Fence off Anomaly Interference: Cross-Domain Distillation for Fully Unsupervised Anomaly Detection
This addresses the challenge of detecting anomalies without any labels in practical scenarios where training data is contaminated, offering a novel solution for applications like industrial inspection.
The paper tackles the problem of fully unsupervised anomaly detection (FUAD) where training data may contain anomalies, by proposing a cross-domain distillation framework that divides data into domains with lower anomaly ratios and aggregates knowledge to learn generalized normal representations, achieving significant performance improvements on MVTec AD and VisA datasets.

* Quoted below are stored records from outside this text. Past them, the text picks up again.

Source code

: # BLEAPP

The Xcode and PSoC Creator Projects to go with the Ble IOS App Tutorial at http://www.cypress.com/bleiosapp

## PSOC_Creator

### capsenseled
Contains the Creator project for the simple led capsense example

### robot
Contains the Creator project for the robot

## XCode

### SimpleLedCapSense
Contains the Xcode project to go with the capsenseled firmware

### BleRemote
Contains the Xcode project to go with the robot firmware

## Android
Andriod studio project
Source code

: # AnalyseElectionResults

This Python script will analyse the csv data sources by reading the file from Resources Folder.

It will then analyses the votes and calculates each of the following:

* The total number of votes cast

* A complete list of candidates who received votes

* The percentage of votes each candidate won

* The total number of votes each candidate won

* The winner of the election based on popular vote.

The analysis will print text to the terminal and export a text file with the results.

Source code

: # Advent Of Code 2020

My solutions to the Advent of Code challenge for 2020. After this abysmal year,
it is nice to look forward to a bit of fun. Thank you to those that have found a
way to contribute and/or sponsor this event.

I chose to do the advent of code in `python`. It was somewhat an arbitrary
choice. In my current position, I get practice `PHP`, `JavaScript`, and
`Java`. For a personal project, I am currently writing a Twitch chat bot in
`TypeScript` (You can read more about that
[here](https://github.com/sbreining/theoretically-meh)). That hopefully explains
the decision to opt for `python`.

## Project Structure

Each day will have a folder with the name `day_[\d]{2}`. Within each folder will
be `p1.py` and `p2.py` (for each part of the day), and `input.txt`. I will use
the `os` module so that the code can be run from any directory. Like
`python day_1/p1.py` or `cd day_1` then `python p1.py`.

Fully Unsupervised Anomaly Detection (FUAD) is a practical extension of Unsupervised Anomaly Detection (UAD), aiming to detect anomalies without any labels even when the training set may contain anomalous samples. To achieve FUAD, we pioneer the introduction of Knowledge Distillation (KD) paradigm based on teacher-student framework into the FUAD setting. However, due to the presence of anomalies in the training data, traditional KD methods risk enabling the student to learn the teacher's representation of anomalies under FUAD setting, thereby resulting in poor anomaly detection performance. To address this issue, we propose a novel Cross-Domain Distillation (CDD) framework based on the widely studied reverse distillation (RD) paradigm. Specifically, we design a Domain-Specific Training, which divides the training set into multiple domains with lower anomaly ratios and train a domain-specific student for each. Cross-Domain Knowledge Aggregation is then performed, where pseudo-normal features generated by domain-specific students collaboratively guide a global student to learn generalized normal representations across all samples. Experimental results on noisy versions of the MVTec AD and VisA datasets demonstrate that our method achieves significant performance improvements over the baseline, validating its effectiveness under FUAD setting.